EXERCISE 1: In the forum thread about long-running transformations, what parameter does the changed MyTransformation procedure take?
EXERCISE 2: Pick up the forum thread about long-running transformations after its last sentence and keep writing.

I think as long as your long-running transformations require user interaction, you're not going to be truly happy with any answer you get. So let's back up for a moment: Why do you need to interrupt the transformation with requests for more information? Are these really questions you couldn't have anticipated before starting the transformation? Surely the users aren't too happy about the interruptions, either, right? They can't just set the transformation going and then go get a cup of coffee; they need to sit and watch the progress bar in case there's an issue. Ugh.
Maybe the issues the transformation encounters are things that could be "saved up" until the end. Does the transformation need to know the answers immediately, or could it finish everything else, and then just do some "fix-ups" afterward?
Definitely go for a threaded option (even after your edit, saying you find it complex). The solution that duffymo suggests is, in my opinion, very poor UI design (even though it's not explicitly about the appearance, it is about how the user interfaces with your application). Programs that do this are annoying, because you have no idea how long the task will take, when it will complete, etc. The only way this approach could be made better would be by stamping the results with the generation date/time, but even then you require the user to remember when they started the process.
Take the time/effort and make the application useful, informative and less frustrating for your end user.
For an optimal solution you will have to analyse your code anyway, and find all the places to check whether the user wants to cancel the long-running operation. This is true both for a simple procedure and a threaded solution - you want the action to finish after a few tenths of a second to have your program appear responsive to the user.
Now what I would do first is to create an interface (or abstract base class) with methods like:
IModelTransformationGUIAdapter = interface
function isCanceled: boolean;
procedure setProgress(AStep: integer; AProgress, AProgressMax: integer);
procedure getUserInput1(...);
....
end;
and change the procedure to have a parameter of this interface or class:
procedure MyTransformation(AGuiAdapter: IModelTransformationGUIAdapter);
Now you are prepared to implement things in a background thread or directly in the main GUI thread, the transformation code itself will not need to be changed, once you have added code to update the progress and check for a cancel request. You only implement the interface in different ways.

[Data taken from a collection]
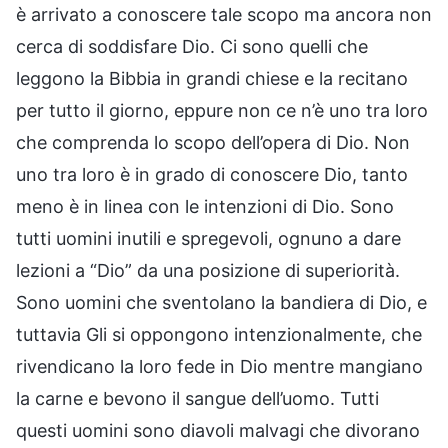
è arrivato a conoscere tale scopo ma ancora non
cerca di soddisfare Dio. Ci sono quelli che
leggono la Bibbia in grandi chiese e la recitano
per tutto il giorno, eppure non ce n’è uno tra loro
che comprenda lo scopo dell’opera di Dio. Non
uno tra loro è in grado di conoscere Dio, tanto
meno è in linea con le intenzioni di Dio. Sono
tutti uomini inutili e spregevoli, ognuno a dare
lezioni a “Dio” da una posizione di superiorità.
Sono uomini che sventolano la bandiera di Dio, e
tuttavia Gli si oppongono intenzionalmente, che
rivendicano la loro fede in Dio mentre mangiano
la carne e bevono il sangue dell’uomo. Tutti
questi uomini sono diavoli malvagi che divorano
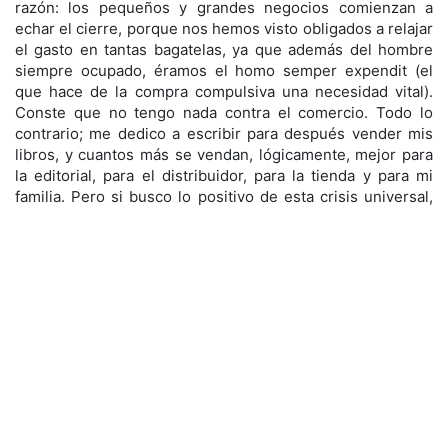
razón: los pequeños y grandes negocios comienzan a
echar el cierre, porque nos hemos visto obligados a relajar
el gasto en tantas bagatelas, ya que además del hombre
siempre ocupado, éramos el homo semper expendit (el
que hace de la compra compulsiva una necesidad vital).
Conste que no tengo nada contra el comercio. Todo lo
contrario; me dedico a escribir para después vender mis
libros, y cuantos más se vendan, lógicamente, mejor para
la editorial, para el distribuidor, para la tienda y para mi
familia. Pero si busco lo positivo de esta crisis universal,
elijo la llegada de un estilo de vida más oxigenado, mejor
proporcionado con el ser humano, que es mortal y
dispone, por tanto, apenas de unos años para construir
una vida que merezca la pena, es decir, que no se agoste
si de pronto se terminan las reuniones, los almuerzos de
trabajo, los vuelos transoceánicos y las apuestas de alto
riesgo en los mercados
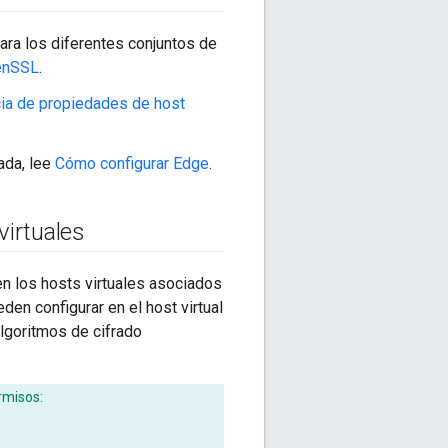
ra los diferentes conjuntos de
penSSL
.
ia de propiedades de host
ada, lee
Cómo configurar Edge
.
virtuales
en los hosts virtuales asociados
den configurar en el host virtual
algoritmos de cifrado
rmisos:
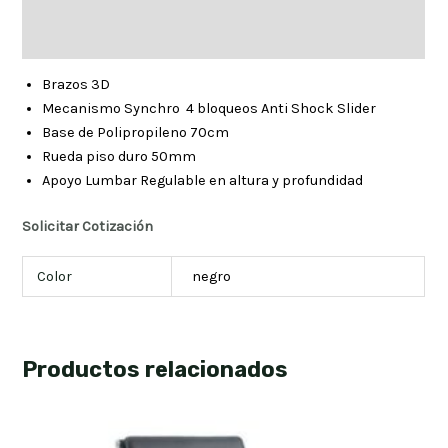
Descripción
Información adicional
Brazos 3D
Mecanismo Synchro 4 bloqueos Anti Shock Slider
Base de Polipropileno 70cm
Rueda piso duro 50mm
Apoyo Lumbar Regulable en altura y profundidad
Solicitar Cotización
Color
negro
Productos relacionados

...

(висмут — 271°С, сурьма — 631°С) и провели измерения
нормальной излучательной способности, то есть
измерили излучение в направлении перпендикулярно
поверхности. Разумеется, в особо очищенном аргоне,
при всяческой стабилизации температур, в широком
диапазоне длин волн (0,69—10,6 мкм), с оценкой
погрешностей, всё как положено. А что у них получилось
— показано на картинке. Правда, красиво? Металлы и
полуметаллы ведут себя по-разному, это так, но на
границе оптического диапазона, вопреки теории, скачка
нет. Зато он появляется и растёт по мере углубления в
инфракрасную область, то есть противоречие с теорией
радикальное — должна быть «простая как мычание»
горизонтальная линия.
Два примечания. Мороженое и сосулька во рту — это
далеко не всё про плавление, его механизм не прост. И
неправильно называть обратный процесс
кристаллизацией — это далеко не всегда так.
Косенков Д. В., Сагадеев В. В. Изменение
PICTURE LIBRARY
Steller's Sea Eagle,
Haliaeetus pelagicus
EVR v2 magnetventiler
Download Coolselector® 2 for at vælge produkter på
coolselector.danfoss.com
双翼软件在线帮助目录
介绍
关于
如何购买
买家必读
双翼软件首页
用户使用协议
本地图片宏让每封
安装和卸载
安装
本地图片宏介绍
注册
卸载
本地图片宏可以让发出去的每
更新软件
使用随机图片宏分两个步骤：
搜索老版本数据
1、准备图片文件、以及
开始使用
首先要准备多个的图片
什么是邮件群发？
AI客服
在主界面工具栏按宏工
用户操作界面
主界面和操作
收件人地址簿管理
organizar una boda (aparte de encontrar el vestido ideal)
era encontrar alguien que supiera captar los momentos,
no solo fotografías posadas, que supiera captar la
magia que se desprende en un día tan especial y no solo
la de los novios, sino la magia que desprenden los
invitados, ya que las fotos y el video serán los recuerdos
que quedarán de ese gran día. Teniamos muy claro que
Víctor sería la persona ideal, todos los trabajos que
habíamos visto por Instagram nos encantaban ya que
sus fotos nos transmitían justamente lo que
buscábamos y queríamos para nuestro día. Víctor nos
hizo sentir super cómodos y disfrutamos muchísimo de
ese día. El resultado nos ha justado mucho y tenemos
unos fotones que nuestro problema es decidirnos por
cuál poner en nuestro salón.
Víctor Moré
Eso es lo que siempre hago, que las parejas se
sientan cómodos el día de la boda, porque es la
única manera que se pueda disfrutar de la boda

ANSWER SECTION 1: It takes a parameter named AGuiAdapter of type IModelTransformationGUIAdapter.

ANSWER SECTION 2:
I would definitely go without a worker thread, especially if you want to disable the GUI anyway. To make use of multiple processor cores you can always find parts of the transformation process that are relatively separated and process them in their own worker threads. This will give you much better throughput than a single worker thread, and it is easy to accomplish using AsyncCalls. Just start as many of them in parallel as you have processor cores.
Edit:
IMO this answer by Rob Kennedy is the most insightful yet, as it does not focus on the details of the implementation, but on the best experience for the user. This is surely the thing your program should be optimised for.
If there really is no way to either get all information before the transformation is started, or to run it and patch some things up later, then you still have the opportunity to make the computer do more work so that the user has a better experience. I see from your various comments that the transformation process has a lot of points where the execution branches depending on user input. One example that comes to mind is a point where the user has to choose between two alternatives (like horizontal or vertical direction) - you could simply use AsyncCalls to initiate both transformations, and there are chances that the moment the user has chosen his alternative both results are already calculated, so you can simply present the next input dialog. This would better utilise multi-core machines. Maybe an idea to follow up on.
TThread is perfect and easy to use.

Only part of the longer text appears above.